Wat zijn namelijk de belangrijkste beleidsvoornemens? Allereerst een onderzoek naar de werkelijke (financiële) stand van zaken. Doordat transparantie ver te zoeken was tijdens de afgelopen regeerperiode, is een 0-meting onvermijdelijk. Hoe staan we er werkelijk voor? Nu de PPP-projecten binnenkort afgelost moeten worden, is de vraag welke impact dat zal hebben op de reeds precaire begroting, de totale schuldenlast en dus de te betalen rente. Wat zijn op grond daarvan onze opties en… komen we er zo wel aan toe iets van de mooie plannen die in het regeerakkoord staan daadwerkelijk te realiseren?
Maar dat is bij lange na niet het enige. De (politieke) benoeming van (vaak teveel en onbekwaam) personeel in overheidsdepartementen en de verwaarlozing van het financieel beheer hebben noodzakelijke ontwikkelingen in de weg gestaan. Binnen departementen zal niet alleen hard gewerkt moeten worden aan een mentaliteitsverandering, maar ook aan een opzet waarin kwartaalrapportages normaal worden en jaarrekeningen uiterlijk binnen 1 maand na afloop van het jaar ingeleverd worden.
Hopelijk zal de kerntakenanalyse, die ruim 10 jaar geleden aan de toenmalige MEP-regering werd overhandigd en vervolgens meteen in een diepe la verdween, nu eindelijk uitgevoerd worden. Daarmee kan de regering gevolg geven aan haar voornemen om de personeelskosten substantieel te verlagen en de efficiency en effectiviteit van het ambtenarenapparaat te verhogen. Het depolitiseren van het personeelsbeleid zal eveneens leiden tot een kwaliteitsverhoging van het ambtenarenapparaat en een aanmerkelijke verlaging van de kosten. In combinatie met de invoering van de HBRA (Herziening Bezoldingingsregeling Ambtenaren) die ruim 25 jaar geleden al had moeten plaatsvinden, kan dit tot grote concrete besparingen leiden en de enorme scheefgroei in het huidige bezoldigingssysteem elimineren.

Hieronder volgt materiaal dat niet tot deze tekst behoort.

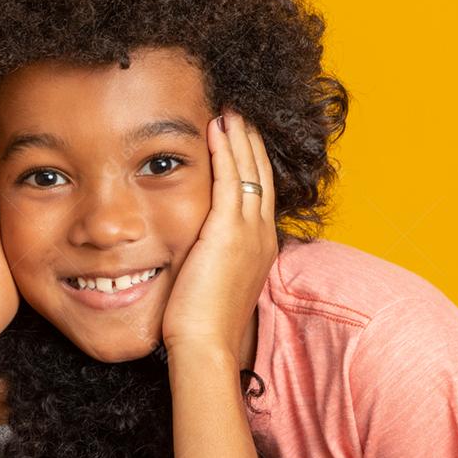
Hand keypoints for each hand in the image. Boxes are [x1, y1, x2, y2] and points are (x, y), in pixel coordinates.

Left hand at [161, 109, 277, 362]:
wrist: (205, 347)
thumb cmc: (202, 327)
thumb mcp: (213, 285)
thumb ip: (211, 262)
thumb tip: (195, 256)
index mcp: (260, 248)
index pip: (260, 194)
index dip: (251, 164)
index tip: (239, 140)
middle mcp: (262, 235)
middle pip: (262, 174)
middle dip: (250, 142)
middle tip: (239, 114)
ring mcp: (250, 231)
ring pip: (250, 170)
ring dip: (239, 137)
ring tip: (229, 110)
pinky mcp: (229, 231)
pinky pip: (231, 178)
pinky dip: (226, 150)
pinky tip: (216, 128)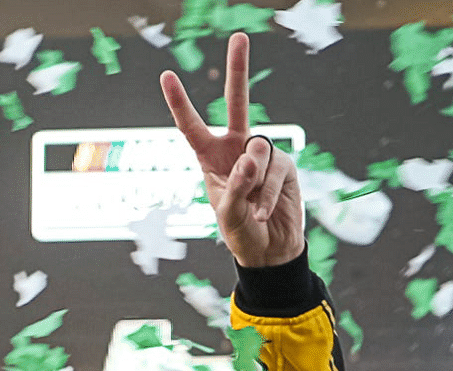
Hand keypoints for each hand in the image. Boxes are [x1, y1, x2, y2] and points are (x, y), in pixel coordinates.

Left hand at [160, 33, 304, 267]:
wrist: (268, 251)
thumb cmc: (239, 232)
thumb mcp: (226, 214)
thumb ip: (236, 186)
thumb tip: (251, 157)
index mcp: (210, 158)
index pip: (191, 126)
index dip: (179, 102)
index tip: (167, 75)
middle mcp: (236, 149)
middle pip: (237, 103)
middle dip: (238, 70)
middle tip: (239, 36)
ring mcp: (262, 155)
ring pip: (259, 151)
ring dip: (255, 183)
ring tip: (252, 209)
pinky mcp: (285, 165)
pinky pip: (276, 171)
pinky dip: (268, 194)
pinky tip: (263, 211)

De partijen hebben zich ook voorgenomen de adviserende en controlerende organen van voldoende middelen te voorzien en ‘met respect te behandelen’. Indien dit laatste betekent dat deze organen een volledig onafhankelijke positie verkrijgen (bijv. voor de benoeming van hun personeel) en dat hun rapporten niet alleen gelezen worden maar ook als basis gaan dienen voor begrotingsbehandelingen en serieuze evaluaties van gevoerd beleid, dan is dat een grote stap vooruit met vele positieve gevolgen.
De invoering van de Wet Financiering Politieke Partijen, een Begrotingskamer en een Integriteitskamer binnen 1 jaar zullen, bij naleving en niet-partijpolitieke (!) bezetting, niet alleen tot vertrouwen leiden in Aruba zelf, maar ook bij haar partners in het Koninkrijk. Hetzelfde geldt voor de andere wetten (zoals de screening van ministers, niet alleen vooraf, maar juist ook achteraf!) die de integriteit van het bestuur beogen te verbeteren. Daarmee beperken de samenwerkende partijen zich niet alleen tot de erkenning van de talloze bestaande tekortkomingen maar zijn zij blijkbaar serieus van plan die op zo kort mogelijke termijn daadwerkelijk op te heffen en te verbeteren.
Ook de vermelding van de noodzakelijke vernieuwing van de Comptabiliteitsverordening (waar al decennialang aan wordt ‘gewerkt’) en de aanscherping van de aanbestedingsregels (die altijd tot het nodige misbruik hebben geleid) zijn lovenswaardige verbeteringen die de integriteit van het bestuur aanmerkelijk zullen verbeteren.
Al met al geven alleen al deze initiatieven op het gebied van deugdelijk bestuur die de samenwerkende partijen tot speerpunt van hun beleid hebben gemaakt de nodige hoop dat het hen menens is. Het ligt echter voor een belangrijk deel aan de nodige ‘begeleiding’ uit de gemeenschap of zij inderdaad in hun opzet zullen slagen.